* [Task] Output the listing verbatim, leaving out every picture.
■ ■ ■
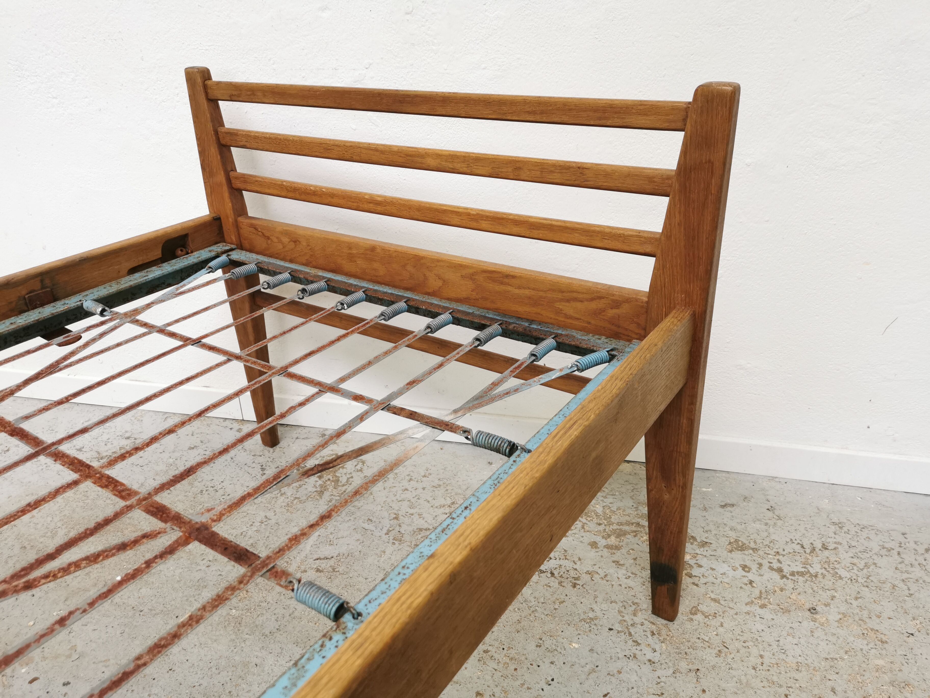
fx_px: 725
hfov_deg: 65.3
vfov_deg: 51.4
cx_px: 465
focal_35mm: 27
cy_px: 349
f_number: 1.8
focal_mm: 5.58
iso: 200
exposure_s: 1/50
■ ■ ■
* [Output of the exercise]
fx_px: 725
hfov_deg: 65.3
vfov_deg: 51.4
cx_px: 465
focal_35mm: 27
cy_px: 349
f_number: 1.8
focal_mm: 5.58
iso: 200
exposure_s: 1/50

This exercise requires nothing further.